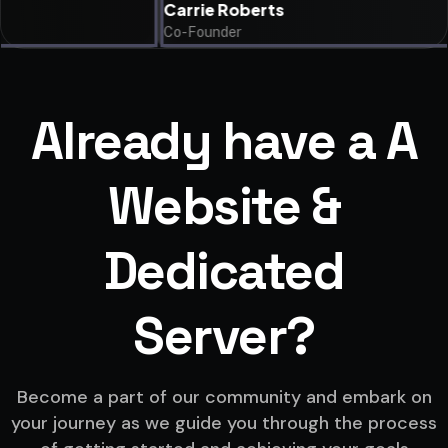
Carrie Roberts
Co-Founder
Already have a A
Website &
Dedicated
Server?
Become a part of our community and embark on
your journey as we guide you through the process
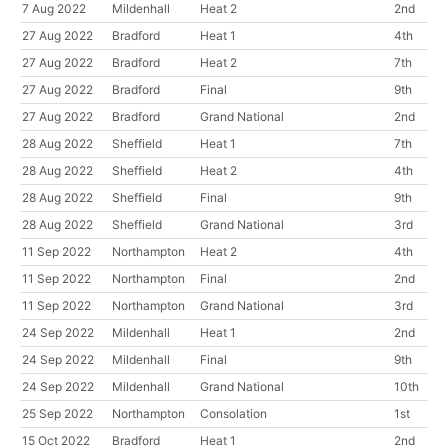
7 Aug 2022
Mildenhall
Heat 2
2nd
27 Aug 2022
Bradford
Heat 1
4th
27 Aug 2022
Bradford
Heat 2
7th
27 Aug 2022
Bradford
Final
9th
27 Aug 2022
Bradford
Grand National
2nd
28 Aug 2022
Sheffield
Heat 1
7th
28 Aug 2022
Sheffield
Heat 2
4th
28 Aug 2022
Sheffield
Final
9th
28 Aug 2022
Sheffield
Grand National
3rd
11 Sep 2022
Northampton
Heat 2
4th
11 Sep 2022
Northampton
Final
2nd
11 Sep 2022
Northampton
Grand National
3rd
24 Sep 2022
Mildenhall
Heat 1
2nd
24 Sep 2022
Mildenhall
Final
9th
24 Sep 2022
Mildenhall
Grand National
10th
25 Sep 2022
Northampton
Consolation
1st
15 Oct 2022
Bradford
Heat 1
2nd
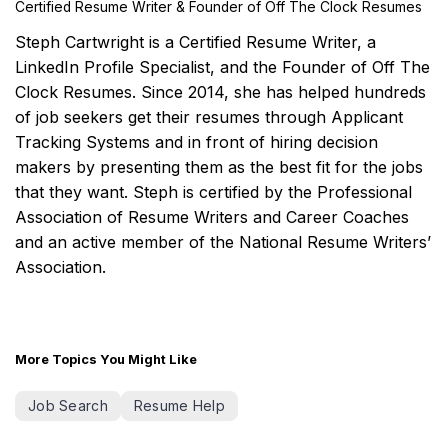
Certified Resume Writer & Founder of Off The Clock Resumes
Steph Cartwright is a Certified Resume Writer, a
LinkedIn Profile Specialist, and the Founder of Off The
Clock Resumes. Since 2014, she has helped hundreds
of job seekers get their resumes through Applicant
Tracking Systems and in front of hiring decision
makers by presenting them as the best fit for the jobs
that they want. Steph is certified by the Professional
Association of Resume Writers and Career Coaches
and an active member of the National Resume Writers’
Association.
More Topics You Might Like
Job Search
Resume Help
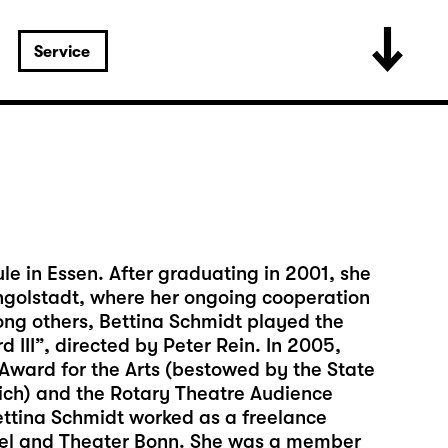
Service
e in Essen. After graduating in 2001, she
 Ingolstadt, where her ongoing cooperation
ng others, Bettina Schmidt played the
d III”, directed by Peter Rein. In 2005,
ward for the Arts (bestowed by the State
nich) and the Rotary Theatre Audience
ettina Schmidt worked as a freelance
ssel and Theater Bonn. She was a member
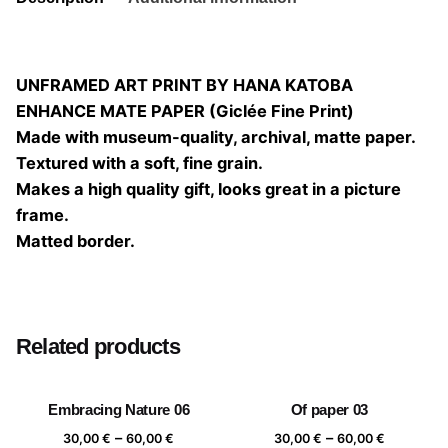
UNFRAMED ART PRINT BY HANA KATOBA
ENHANCE MATE PAPER (Giclée Fine Print)
Made with museum-quality, archival, matte paper.
Textured with a soft, fine grain.
Makes a high quality gift, looks great in a picture
frame.
Matted border.
Size
20×20, 25×25, 30×30, 40×40
Related products
Embracing Nature 06
Of paper 03
Price
Price
–
–
30,00
€
60,00
€
30,00
€
60,00
€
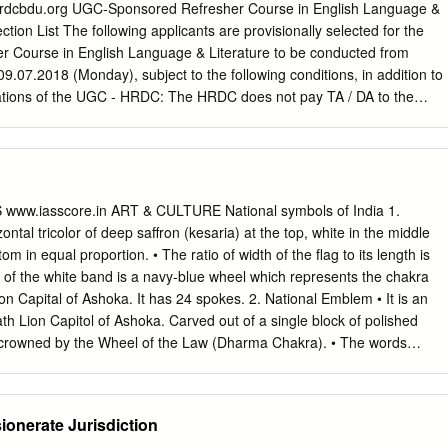
 A Ayeshamariam Ph.D) Adirampattinam Tamil Nadu Faculty Bannari
 A Daniel Raj (Pursuing Ph.D) Technology, Erode Tamil Nadu PSN
ection List The following applicants are provisionally selected for the
nd 5 Mr. A Kuberan Ph.D Student Technology, Tirunelveli Tamil Nadu 6
 Course in English Language & Literature to be conducted from
 KCG College of Technology, Chennai Tamil Nadu Govt. V. Y. T. PG
9.07.2018 (Monday), subject to the following conditions, in addition to
houdhary Ph.D Student College, Durg Chhattisgarh Pondicherry
 - HRDC: The HRDC does not pay TA / DA to the
(+918973423347) with the name, department and institution before
ility to participate and the vacancy thus created will be filled with an
tion will get the
ww.iasscore.in ART & CULTURE National symbols of India 1.
d the Registration
izontal tricolor of deep saffron (kesaria) at the top, white in the middle
commodation will receive a separate e-mail regarding the same after
m in equal proportion. • The ratio of width of the flag to its length is
or i/c UGC-Sponsored Refresher Course in English Language & Literatur
re of the white band is a navy-blue wheel which represents the chakra
 Sl. Name, Designation & Institution No. 1) Dr. J. John Love Joy,
on Capital of Ashoka. It has 24 spokes. 2. National Emblem • It is an
lish, St. Joseph's College(Auto), Tiruchirappalli 2) Dr. P.Suganthi,
th Lion Capitol of Ashoka. Carved out of a single block of polished
glish, Poompuhar College, Melaiyur 3) Jayapaul V.L., Assistant
s crowned by the Wheel of the Law (Dharma Chakra). • The words
Joseph's College(Auto), Tiruchirappalli 4) Dr.
ndaka Upanishad, meaning ‘Truth Alone Triumphs’, are inscribed
nagari script. 3. National Anthem • The song Jana-gana-mana,
ngali by Rabindranath Tagore, was adopted in its Hindi version as the
onerate Jurisdiction
on January 24, 1950. • It was first sung on December 27, 1911 at the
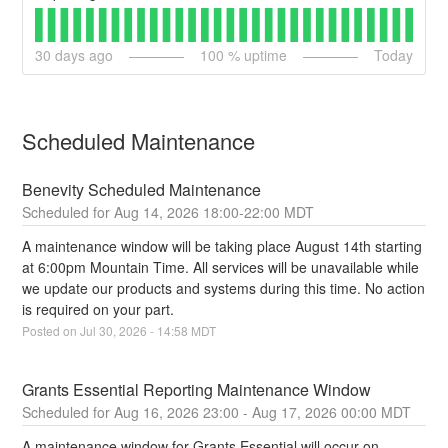
30
days ago
100
% uptime
Today
Scheduled Maintenance
Benevity Scheduled Maintenance
Aug
14
,
2026
18:00
-
22:00
MDT
A maintenance window will be taking place August 14th starting 
at 6:00pm Mountain Time. All services will be unavailable while 
we update our products and systems during this time. No action 
is required on your part.
Posted on
Jul
30
,
2026
-
14:58
MDT
Grants Essential Reporting Maintenance Window
Aug
16
,
2026
23:00
- Aug
17
,
2026
00:00
MDT
A maintenance window for Grants Essential will occur on 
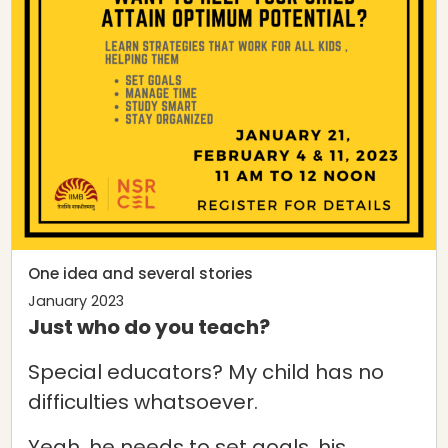
One idea and several stories
January 2023
Just who do you teach?
Special educators? My child has no
difficulties whatsoever.
Yeah, he needs to set goals, his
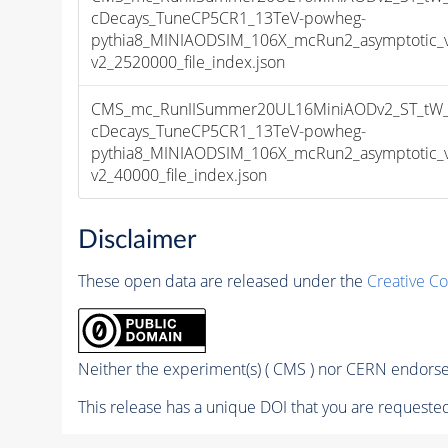
cDecays_TuneCP5CR1_13TeV-powheg-
pythia8_MINIAODSIM_106X_mcRun2_asymptotic_
v2_2520000_file_index.json
CMS_mc_RunIISummer20UL16MiniAODv2_ST_tW_an
cDecays_TuneCP5CR1_13TeV-powheg-
pythia8_MINIAODSIM_106X_mcRun2_asymptotic_
v2_40000_file_index.json
Disclaimer
These open data are released under the
Creative C
Neither the experiment(s) ( CMS ) nor CERN endorse 
This release has a unique DOI that you are requested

□ □ □ □ □ □ □

İçinde "UNFRAMED ART PRINT BY HANA KATOBA" geçen satırla açılıp içinde "Related products" geçen satırla kapanan bölümü, "museum-quality" ifadesinin yerine "gallery-quality" koyarak yeniden yazın; geri kalan hiçbir şeyi değiştirmeyin.

UNFRAMED ART PRINT BY HANA KATOBA
ENHANCE MATE PAPER (Giclée Fine Print)
Made with gallery-quality, archival, matte paper.
Textured with a soft, fine grain.
Makes a high quality gift, looks great in a picture
frame.
Matted border.
Size
20×20, 25×25, 30×30, 40×40
Related products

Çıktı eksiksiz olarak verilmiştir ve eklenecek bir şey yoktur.